* [What to work on]:
Would you return every line of the listing below that has "utilisateurs" in it?
*** Opening Stored data ***
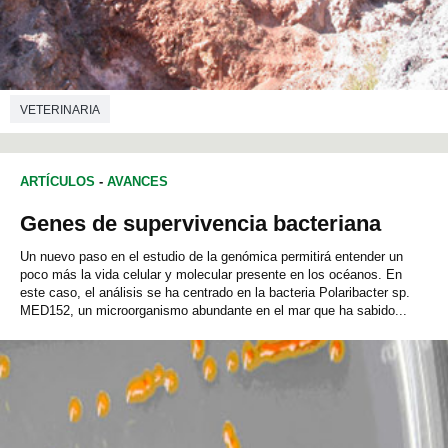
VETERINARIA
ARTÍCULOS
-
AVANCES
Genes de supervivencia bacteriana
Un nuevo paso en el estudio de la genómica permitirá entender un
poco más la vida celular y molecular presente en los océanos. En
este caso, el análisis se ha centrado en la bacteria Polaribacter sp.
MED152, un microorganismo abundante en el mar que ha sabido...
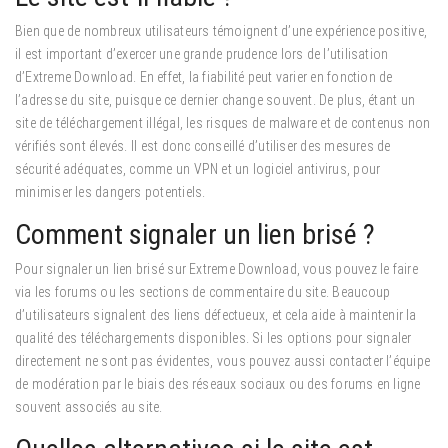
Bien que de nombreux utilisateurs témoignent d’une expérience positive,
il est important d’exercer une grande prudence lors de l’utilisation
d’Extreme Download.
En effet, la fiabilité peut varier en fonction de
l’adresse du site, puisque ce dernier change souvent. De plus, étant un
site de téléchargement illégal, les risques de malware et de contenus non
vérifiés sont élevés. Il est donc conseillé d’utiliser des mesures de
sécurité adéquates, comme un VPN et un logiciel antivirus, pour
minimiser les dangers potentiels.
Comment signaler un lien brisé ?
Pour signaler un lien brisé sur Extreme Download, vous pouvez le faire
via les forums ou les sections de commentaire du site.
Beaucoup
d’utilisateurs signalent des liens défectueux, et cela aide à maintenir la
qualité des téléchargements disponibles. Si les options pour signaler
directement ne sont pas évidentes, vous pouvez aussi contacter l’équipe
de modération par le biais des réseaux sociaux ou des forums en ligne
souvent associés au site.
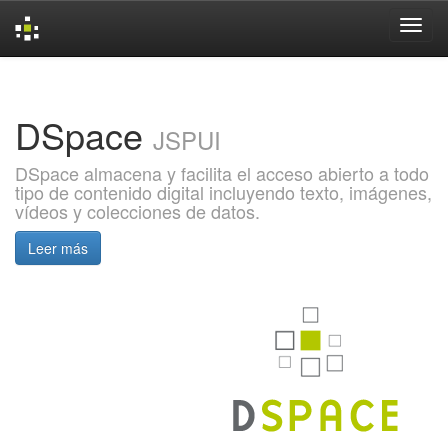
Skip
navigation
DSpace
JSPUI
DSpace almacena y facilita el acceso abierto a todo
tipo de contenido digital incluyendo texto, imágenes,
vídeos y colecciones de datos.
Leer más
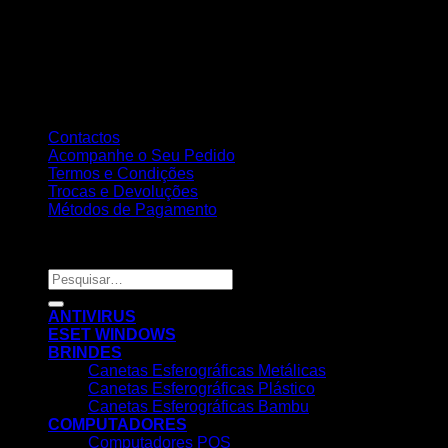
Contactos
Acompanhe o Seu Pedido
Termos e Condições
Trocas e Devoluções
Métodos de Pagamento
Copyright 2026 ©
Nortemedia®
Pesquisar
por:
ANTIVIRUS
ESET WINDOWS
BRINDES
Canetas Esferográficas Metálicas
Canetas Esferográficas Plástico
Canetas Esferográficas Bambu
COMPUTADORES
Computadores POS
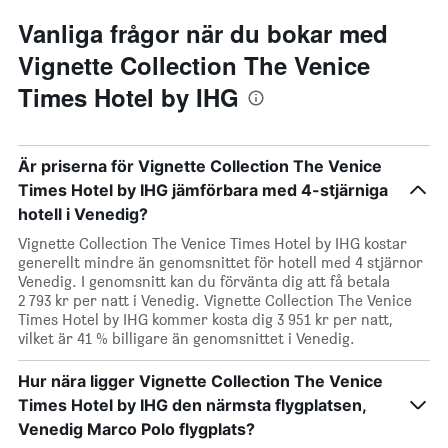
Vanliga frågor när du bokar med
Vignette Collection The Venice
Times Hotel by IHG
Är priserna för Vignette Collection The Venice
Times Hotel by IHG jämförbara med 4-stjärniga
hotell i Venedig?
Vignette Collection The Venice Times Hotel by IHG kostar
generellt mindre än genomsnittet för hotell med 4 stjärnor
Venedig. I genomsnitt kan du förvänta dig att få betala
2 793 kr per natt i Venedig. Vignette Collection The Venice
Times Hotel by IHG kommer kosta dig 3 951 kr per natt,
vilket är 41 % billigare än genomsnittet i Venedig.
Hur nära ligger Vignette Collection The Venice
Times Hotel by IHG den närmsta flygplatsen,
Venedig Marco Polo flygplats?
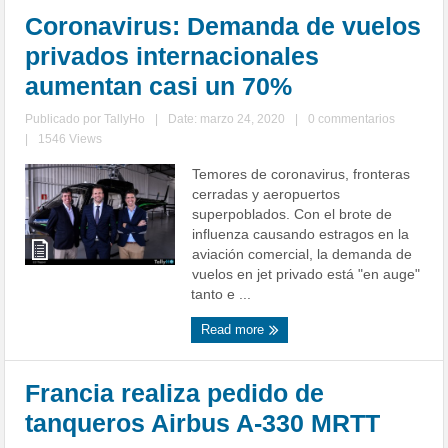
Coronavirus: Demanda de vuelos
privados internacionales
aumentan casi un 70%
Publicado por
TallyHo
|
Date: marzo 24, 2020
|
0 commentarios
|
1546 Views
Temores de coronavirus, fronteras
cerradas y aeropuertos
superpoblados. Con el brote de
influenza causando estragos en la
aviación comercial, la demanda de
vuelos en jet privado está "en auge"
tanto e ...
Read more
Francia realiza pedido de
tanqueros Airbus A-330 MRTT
*** Closing Stored data ***
*** Opening Stored data ***
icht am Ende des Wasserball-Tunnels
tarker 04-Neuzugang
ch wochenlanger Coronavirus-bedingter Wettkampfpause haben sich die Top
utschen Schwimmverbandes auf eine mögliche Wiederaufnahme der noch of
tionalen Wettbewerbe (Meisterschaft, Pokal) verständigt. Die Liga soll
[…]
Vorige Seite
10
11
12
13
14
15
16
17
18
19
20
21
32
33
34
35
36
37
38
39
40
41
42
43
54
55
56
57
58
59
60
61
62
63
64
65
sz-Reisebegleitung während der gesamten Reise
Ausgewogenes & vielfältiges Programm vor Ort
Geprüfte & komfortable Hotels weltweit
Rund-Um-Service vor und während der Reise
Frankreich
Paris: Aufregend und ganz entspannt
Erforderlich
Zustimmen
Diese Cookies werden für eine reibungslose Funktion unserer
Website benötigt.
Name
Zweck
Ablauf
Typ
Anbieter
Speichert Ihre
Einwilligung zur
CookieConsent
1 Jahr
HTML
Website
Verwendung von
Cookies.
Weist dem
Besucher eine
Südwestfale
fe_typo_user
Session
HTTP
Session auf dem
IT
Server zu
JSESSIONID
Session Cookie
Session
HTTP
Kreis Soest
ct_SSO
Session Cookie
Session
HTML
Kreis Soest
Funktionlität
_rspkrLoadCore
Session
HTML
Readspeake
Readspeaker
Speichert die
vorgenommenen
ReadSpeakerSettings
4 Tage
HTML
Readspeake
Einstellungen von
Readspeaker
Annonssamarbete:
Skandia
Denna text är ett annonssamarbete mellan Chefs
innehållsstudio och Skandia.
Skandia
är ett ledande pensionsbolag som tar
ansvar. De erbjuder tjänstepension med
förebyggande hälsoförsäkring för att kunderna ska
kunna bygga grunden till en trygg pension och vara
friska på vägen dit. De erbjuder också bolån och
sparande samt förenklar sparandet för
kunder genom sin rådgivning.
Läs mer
*** Closing Stored data ***
* [Output of the exercise]:
Bien que de nombreux utilisateurs témoignent d’une expérience positive,
d’utilisateurs signalent des liens défectueux, et cela aide à maintenir la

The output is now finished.